Person responds by alternately pumping the gas and brakes. We slam into the berm. Cans of ammo and AT-4 rockets piled in the rear shoot forward through the compartment. “Sorry about that,” Person mumbles, not sounding very sorry.

A Hellfire missile blows up something 500 meters across the field. Mortars boom. Person begins belting out his latest song, one he and Hasser have been composing. It’s a country song, which he sings in flagrant violation of Colbert’s ban. Colbert doesn’t even try to shut him up anymore. It’s tough to reach Person these days. He’s had a severe allergic reaction to Iraq. His eyes have swollen to red slits. They ooze tears constantly, which mix with the snot pouring from his nose. Doc Bryan has put him on a regimen of antihistamines and other medications to combat the allergies.
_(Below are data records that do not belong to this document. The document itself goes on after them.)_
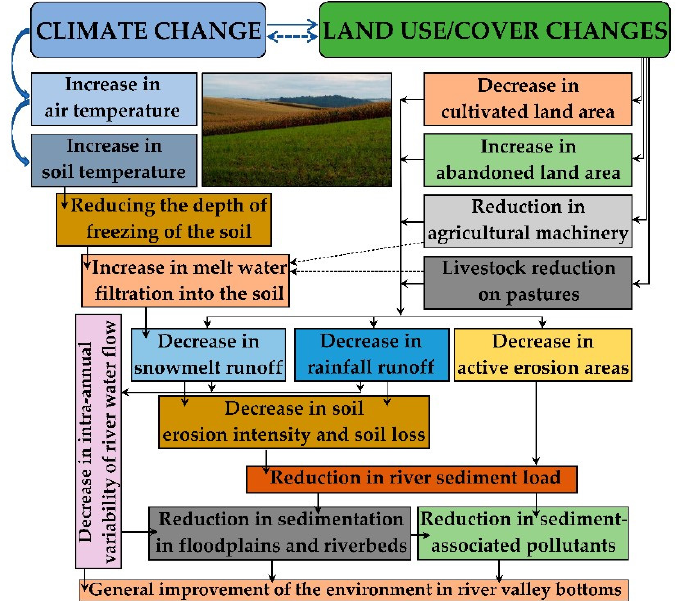
Figure 12. Generalized scheme for explaining the combined effects of climate and land-cover/-use changes on the temporal dynamics of hydrological and erosion/sedimentation processes in river basins of the most populated and agriculturally developed part of European Russia during the last few decades.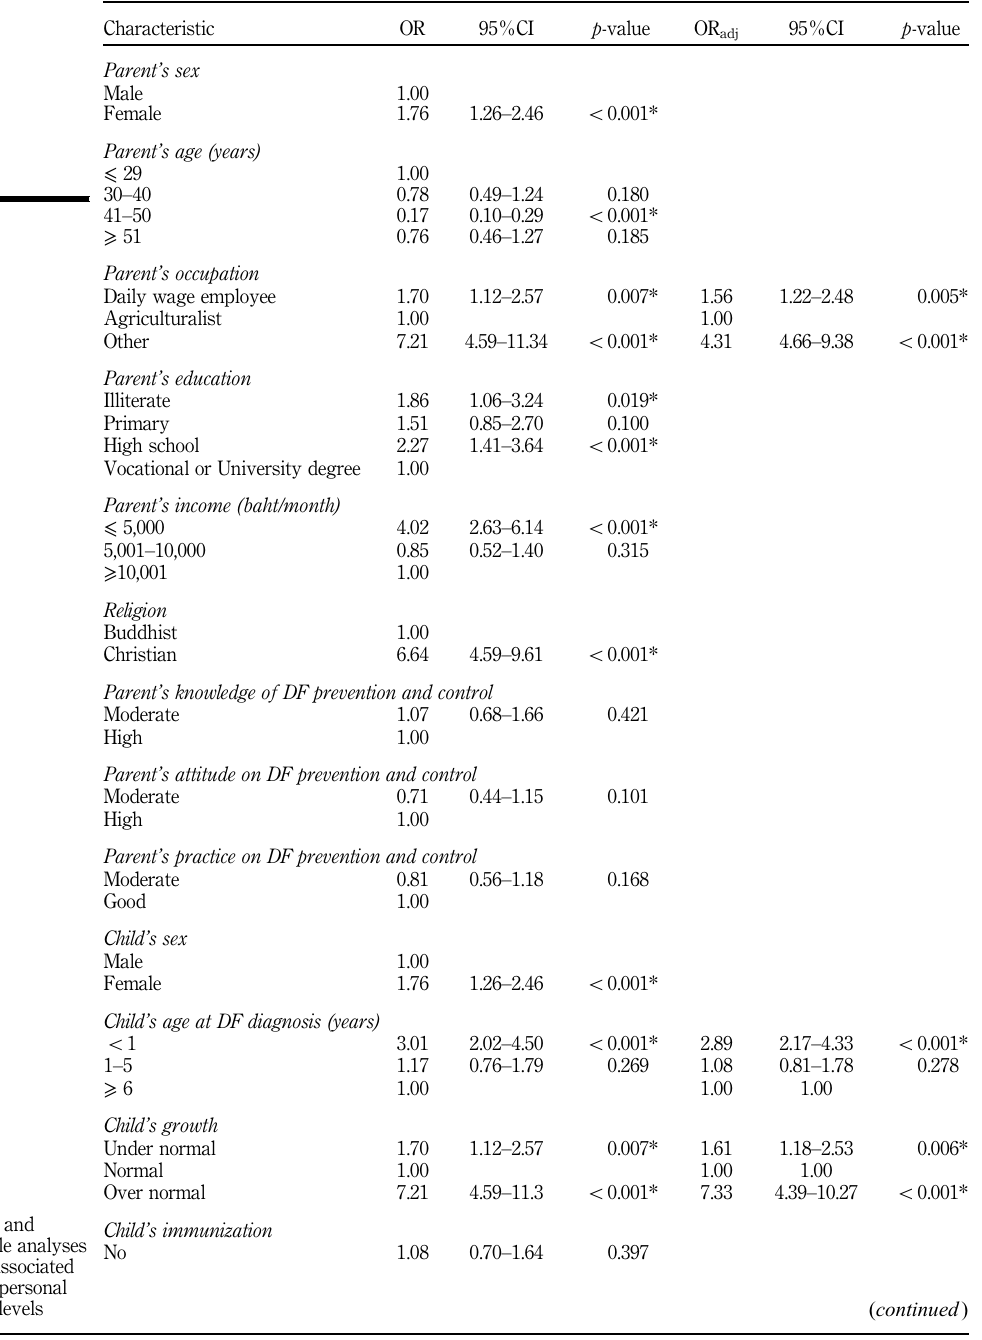
multivariable analyses on factors associated with DF at personal and family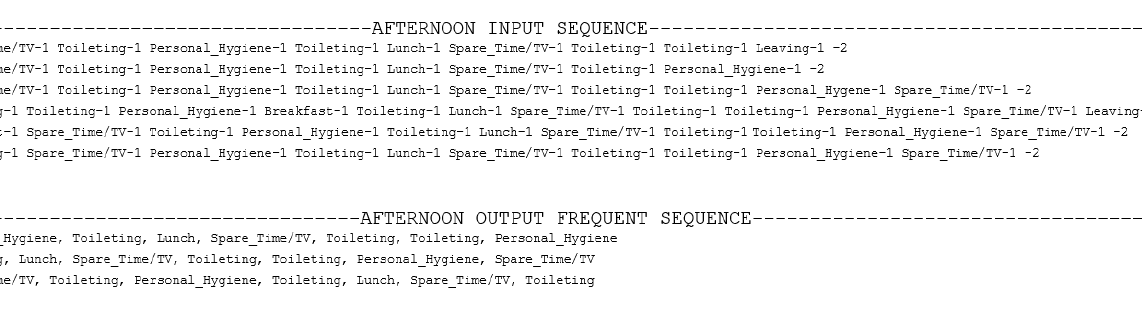
Figure 8. Frequent patterns (most frequent sequences of activities) for the afternoon identified by the Gab-BIDE algorithm.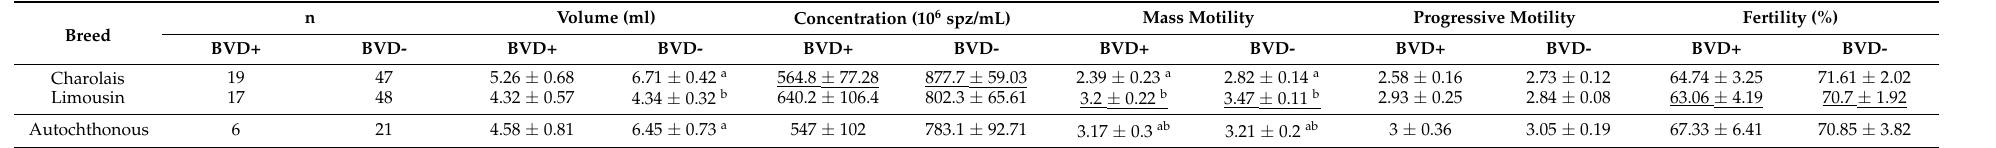
Table 1. Differences in sperm parameters and fertility between BVD-positive and -negative Charolais, Limousin, and autochthonous bulls.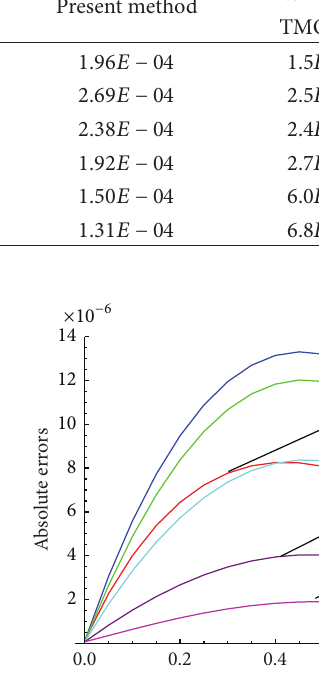
Figure 1: Absolute errors of numerical values at different time levels for Example 1 by using ℎ = 0.05 and 𝑘 = 0.001 .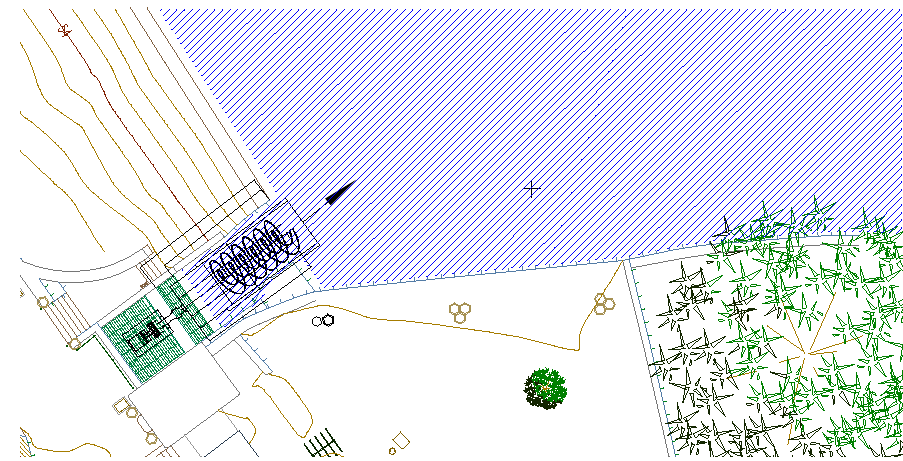
Figure 9. AST schematic installation–top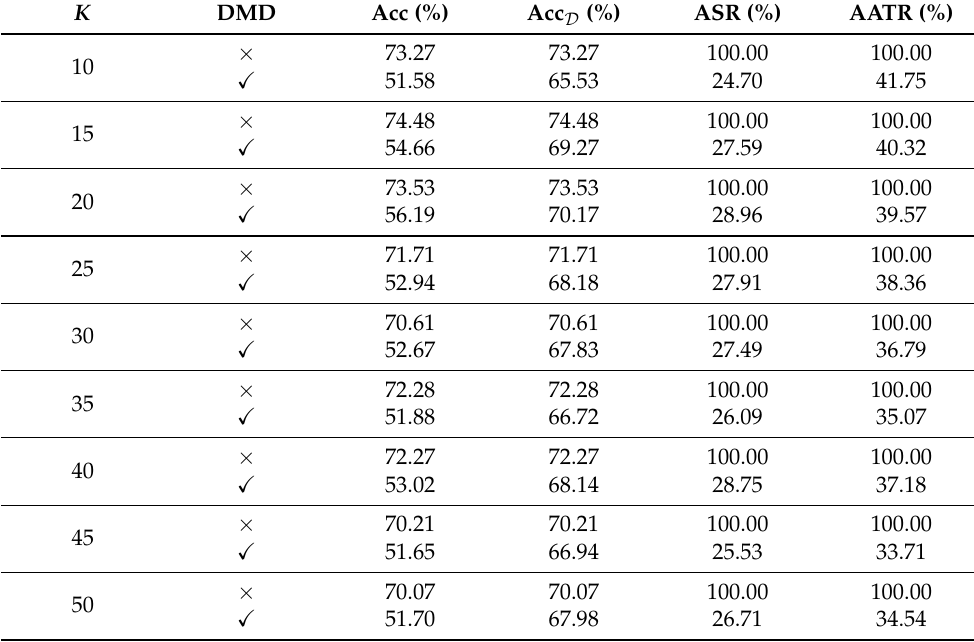
Table 2. Results of FL with/without DMD under different settings for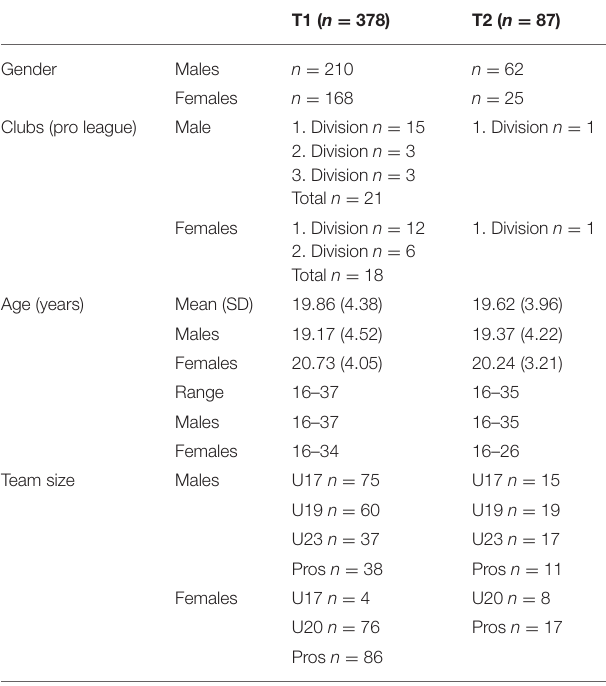
Participants’ information for T1 and T2. T1 represent the first measurement, T2 represent the second measurement 6 weeks post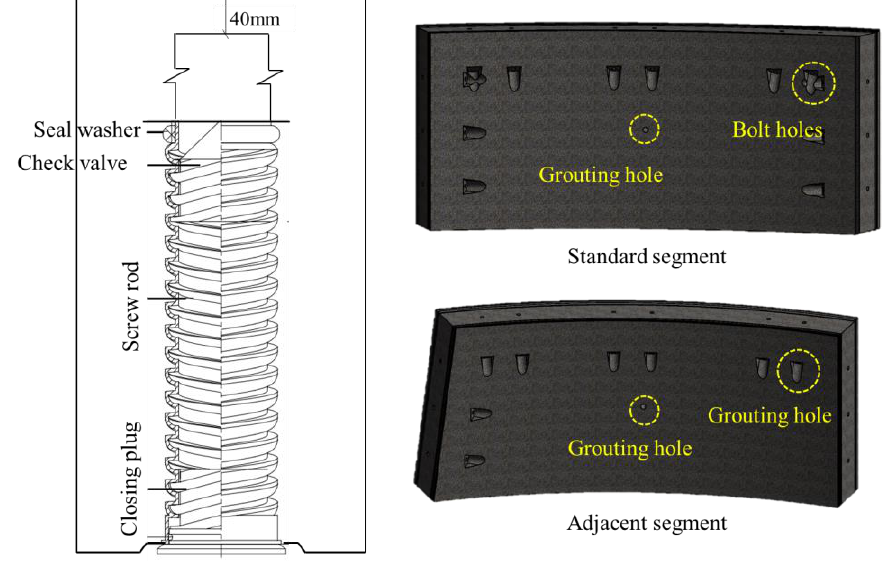
Figure 5. Characteristics of segment structure.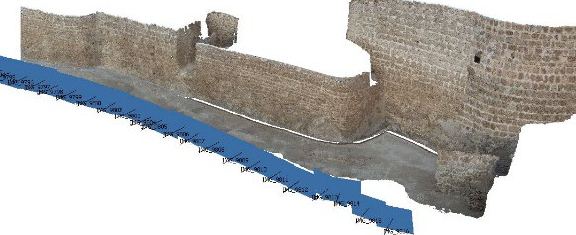
Figure 6. Close-range photogrammetric point cloud model, interior wall of Qal'at al-Bahrain.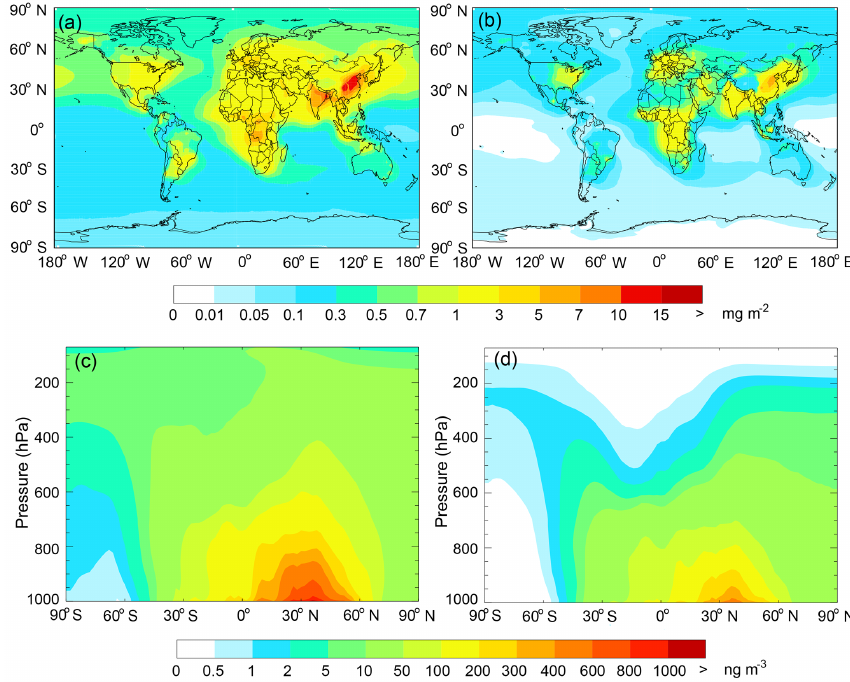
Figure 9. GEOS-Chem simulated annual mean BC column burden (mgm − 2 ) (top panels) and zonal mean BC concentrations (ngm − 3 ) (lower panels) using a fixed BC aging scheme (left panels) and a microphysics-based aging scheme (right panels). Model results are for 2009.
God only knows how these medications interact with the Ripped Fuel and other stimulants Person uses. The whole morning, Person has been babbling about his latest scheme. He and Hasser are going to change their last names to “Wheaten” and “Fields,” respectively, in order to put out a country music album, eponymously titled Wheaten Fields.

Now, as the explosions continue, he shares their first song, much of which they composed last night on watch. It’s called “Som’ Bitch,” and its aim, according to Person, is to hit every theme of the country-music lifestyle. Person sings:

Som’ bitch an’ goddamn and fuck

All I ever seem to do is cuss

About how life’s a’ fuckin’ treatin’ me

To save my one last shred of sanity.

Som’ bitch and goddamn an’ fuck

The price of Copenhagen just went up

My NASCAR won’t come in on rabbit ears

My broken fridge won’t even chill my beer.

When he finishes, he turns to Colbert. “You like that?”

“Why don’t you just quit while you’re ahead,” Colbert says.

MINUTES AFTER Person’s performance, we drive back onto the road. Colbert stays behind, leading Garza and other Marines in a foot patrol of fields edging the highway. Several minutes later, they come under fire from Marines in Alpha Company, who rake their position with .50-cal machine-gun rounds. The Marines in Alpha are specifically trying to hit Garza. With his brown Mexican skin, they’ve mistaken him for an Arab.

Person floors the Humvee toward Alpha’s truck while screaming out the window, “You’re shooting Marines!”

The men on the truck continue firing for another thirty seconds, until Capt. Patterson catches their error and orders them to stop. Colbert and Garza emerge from the field unscathed. Garza approaches the Humvee, shaking his head. “I figured it was those LAPD cops from Delta lighting us up. They love shooting Mexicans.”

“Mistakes happen,” Colbert says, climbing into the Humvee. Despite his attempt to slough it off, his face appears almost silver from the perspiration drenching it.

BY EARLY AFTERNOON the Marines have advanced more than twenty-five kilometers past the magic line and are fifteen kilometers south of their destination, Baqubah. In keeping with the poor judgment the Iraqis have shown in other situations, they only start to move their armor down to attack toward the middle of the day. But by now the clouds have burned off, and waves of British and American jets and Marine Cobras simultaneously bomb, rocket and strafe targets in all directions. Trucks, armor, homes and entire hamlets are being attacked from the air, blown up and set on fire. The Iraqis’ one chance to wipe out the Marines with a mass formation of armor evaporated with the vanishing cloud cover.

Right now, the world’s attention is focused on televised pictures of American Marines in the center of Baghdad, pulling down a statue of Saddam Hussein. Meanwhile, where we are, enemy mortars start exploding within fifty meters of Bravo Company’s position. From a raw-fear standpoint, this is among the worst moments for the platoon.